Description
This hearty Slow Cooker Beef Stew features tender chunks of chuck roast, savory vegetables, and a rich, flavorful broth slow-cooked to perfection. Enhanced with red wine, tomato paste, and herbs, this comforting stew is ideal for a nourishing family meal.
Ingredients
Scale
Meat and Oil
- 3 pounds chuck roast, cut into 1-inch pieces
- 1 Tablespoon olive oil
Vegetables
- 1 yellow onion, cut into small chunks
- 4 large carrots, cut into 1-inch chunks
- 1 pound Yukon potatoes, cut into 1/2-inch cubes
- 5 cloves garlic, minced
Liquids and Sauces
- 1 1/2 cups beef broth
- 1 cup dry red wine (or substitute beef broth)
- 1/4 cup tomato paste
- 1 Tablespoon Worcestershire sauce
Seasonings and Thickener
- 1 teaspoon salt
- 1 teaspoon dried thyme
- Salt and freshly ground black pepper, to taste
- 1/4 cup flour
Instructions
- Brown the beef: Heat 1 tablespoon olive oil in a large skillet over medium-high heat. Season the beef pieces with salt and pepper. Brown the beef in batches, searing each side well to develop a rich crust. This step locks in flavor and improves the stew’s depth.
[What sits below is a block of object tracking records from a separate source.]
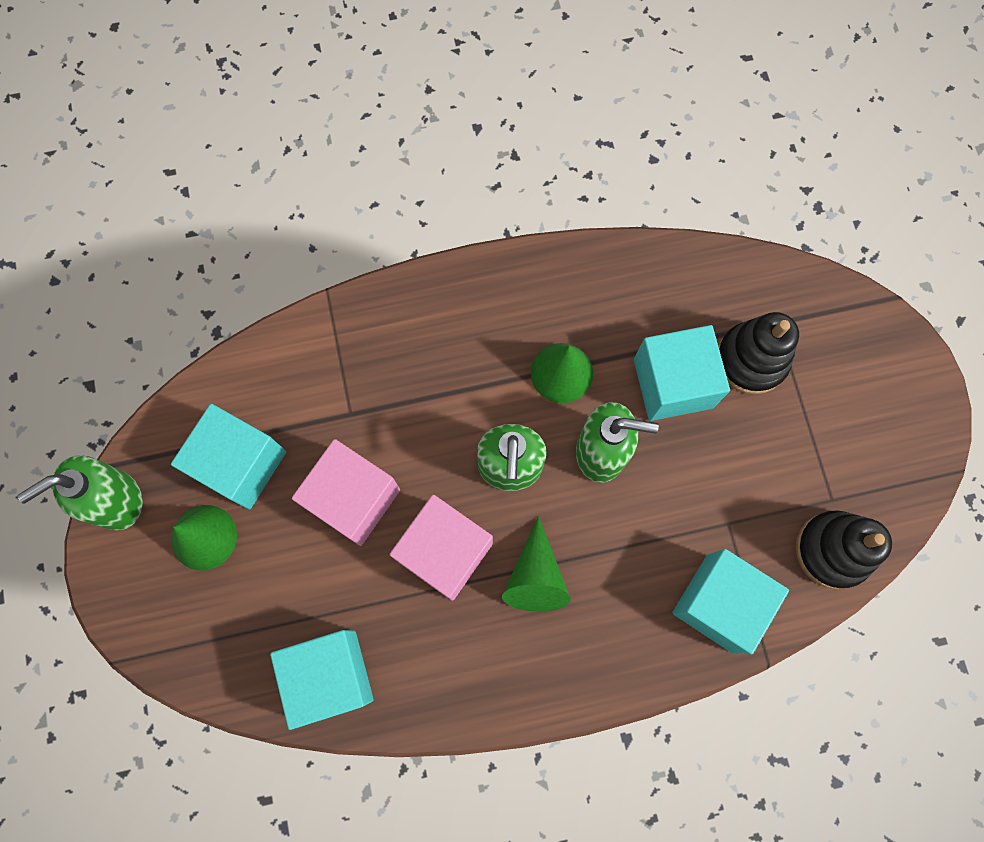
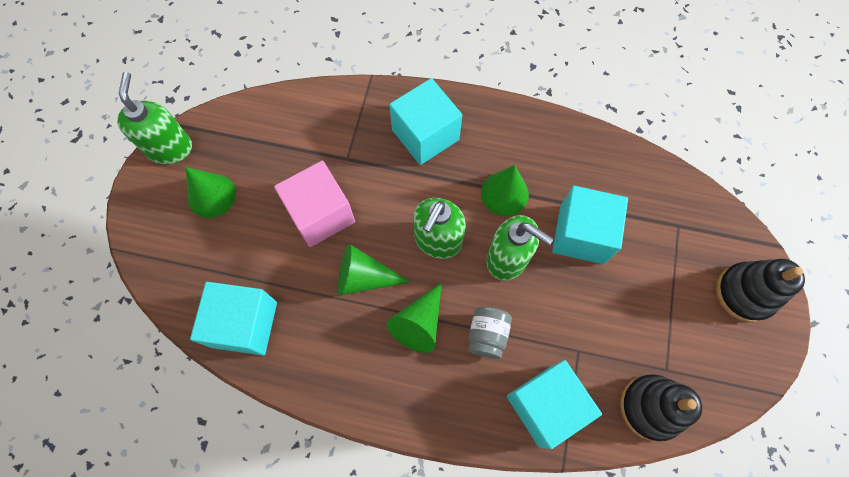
camera: 25 degrees right, 5 degrees down
(116, 501) = (170, 148): green soap dispenser -> green soap dispenser turned 90 degrees clockwise
(240, 464) = (259, 159): turquoise cube -> turquoise cube (425, 135)
(444, 552) = (364, 277): pink cube -> green cone
(619, 553) = (487, 335): none -> grey jar
(751, 360) = (647, 243): black stacking toy -> black stacking toy (744, 293)

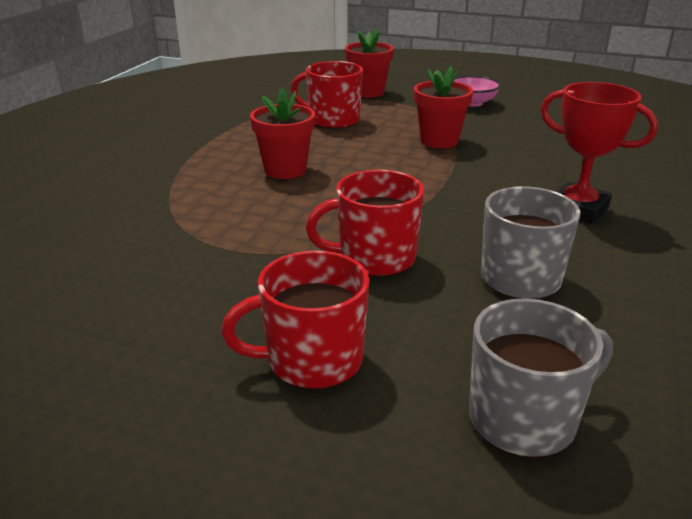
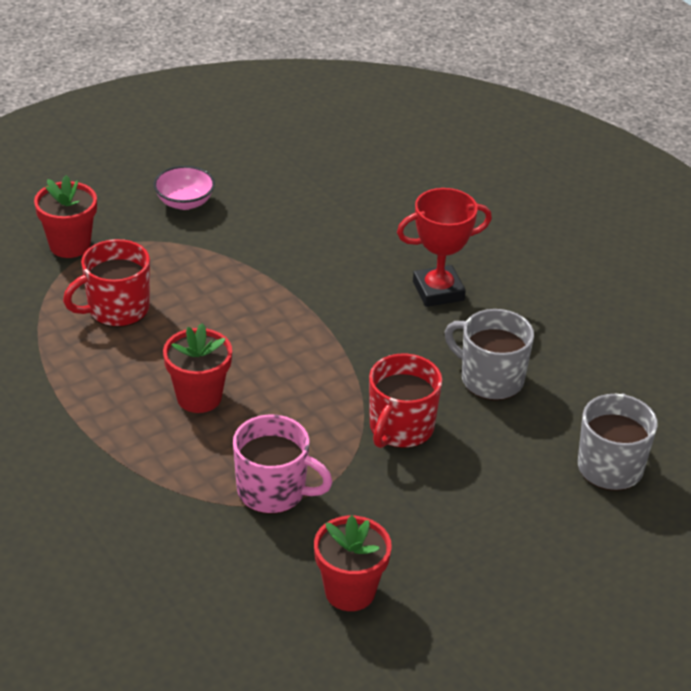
camera: 55 degrees left, 10 degrees up
(213, 232) = (273, 491): none -> pink mug
(312, 360) = (488, 519): red mug -> none
(439, 141) = (245, 277): red flower pot -> red flower pot (350, 591)

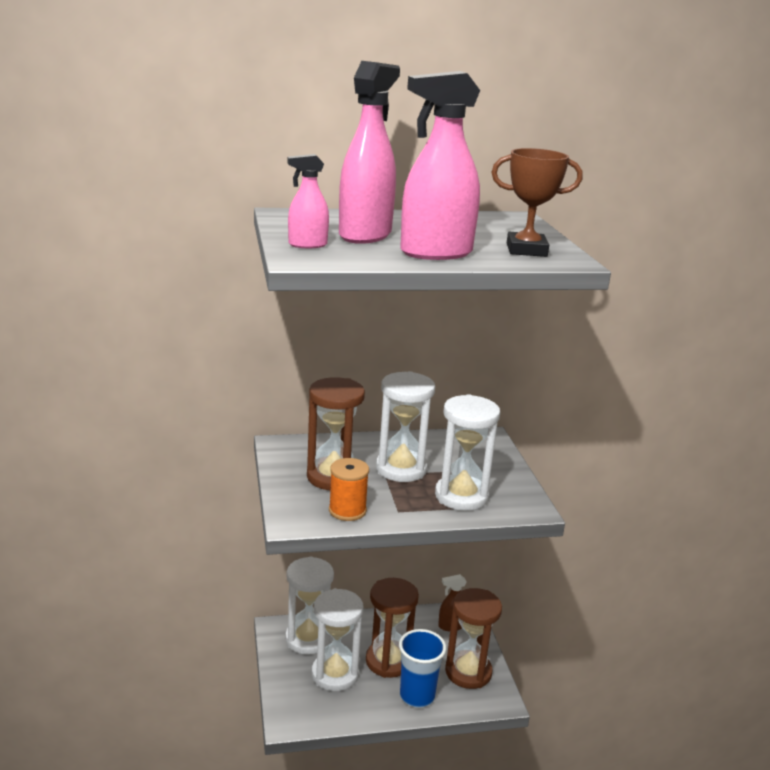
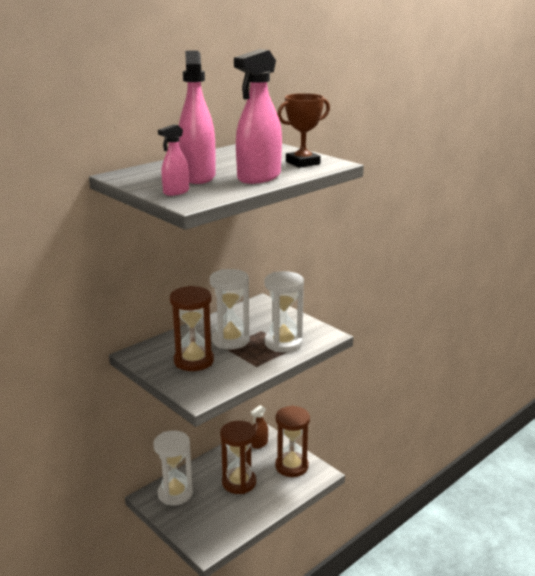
camera: 30 degrees left, 0 degrees up
(335, 674) = (212, 506): white hourglass -> none
(347, 510) = (226, 378): orange spool -> none
(417, 696) = (273, 495): blue cup -> none

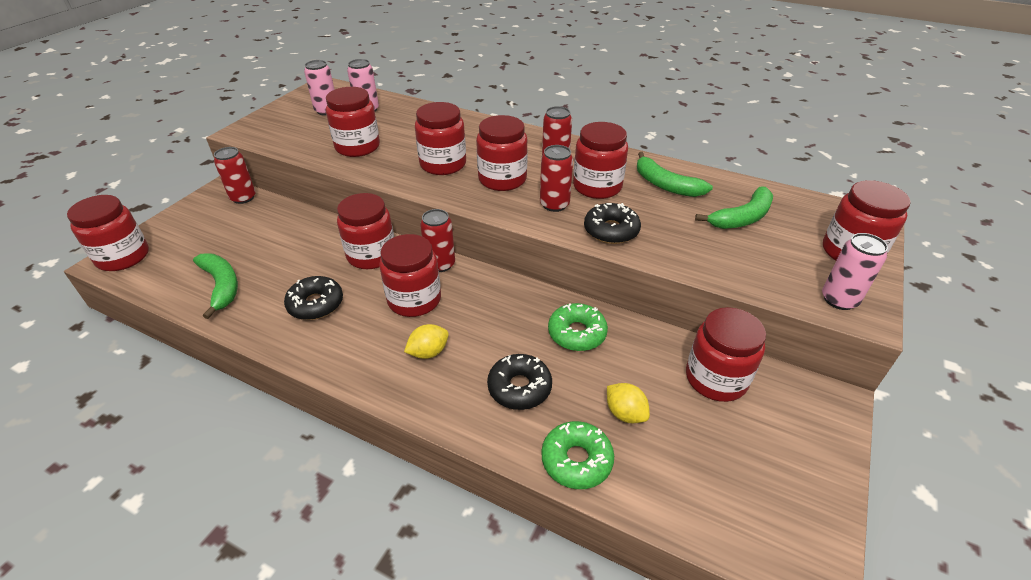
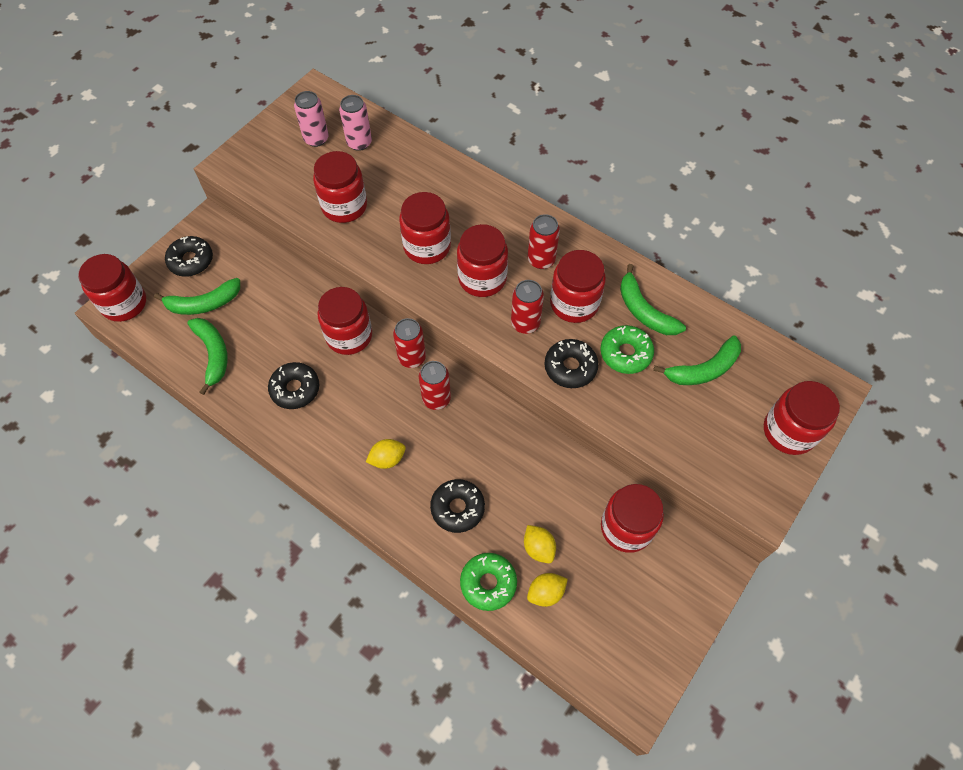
camera: 10 degrees right, 20 degrees up
(201, 218) = (191, 260): none -> black donut
(213, 247) = (204, 303): none -> green banana
(243, 198) = (230, 237): red can -> red can (436, 399)
(414, 300) = (382, 398): red jar -> none
(577, 333) = (519, 459): green donut -> green donut (625, 353)
(649, 459) = (546, 593): none -> yellow lemon
(839, 300) = (749, 486): pink can -> none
- Transfer beef to slow cooker: Once browned, transfer all beef pieces from the skillet directly into the slow cooker bowl, leaving behind any excess oil.
- Sauté onions: Add the chopped yellow onions to the same skillet. Cook over medium heat for 3-4 minutes, stirring occasionally, then continue cooking for an additional 3 minutes until softened and translucent. Transfer cooked onions to the slow cooker.
- Add vegetables and liquids: Into the slow cooker, add the chopped carrots, Yukon potatoes, beef broth, tomato paste, red wine (or beef broth), dried thyme, minced garlic, Worcestershire sauce, and 1 teaspoon salt. Stir everything well to combine all ingredients evenly.
- Slow cook: Cover the slow cooker and set to low heat. Cook the stew for 7 hours, allowing the beef to become tender and flavors to meld beautifully.
- Thicken the stew: In a small bowl, whisk together the flour with 1/2 cup of the hot stew broth until smooth. Pour this mixture back into the slow cooker. Stir to incorporate, then cover and cook on high for an additional 20 minutes to thicken the stew to the desired consistency.
Notes
- For a gluten-free version, substitute the all-purpose flour with a gluten-free flour blend or cornstarch slurry.
- If you prefer a non-alcoholic stew, use an equal amount of beef broth instead of red wine.
- Make sure to brown the beef in batches to avoid overcrowding the pan and ensure proper searing.
- Leftovers taste even better the next day as flavors continue to meld.
- Serve with crusty bread or over creamy mashed potatoes for a complete meal.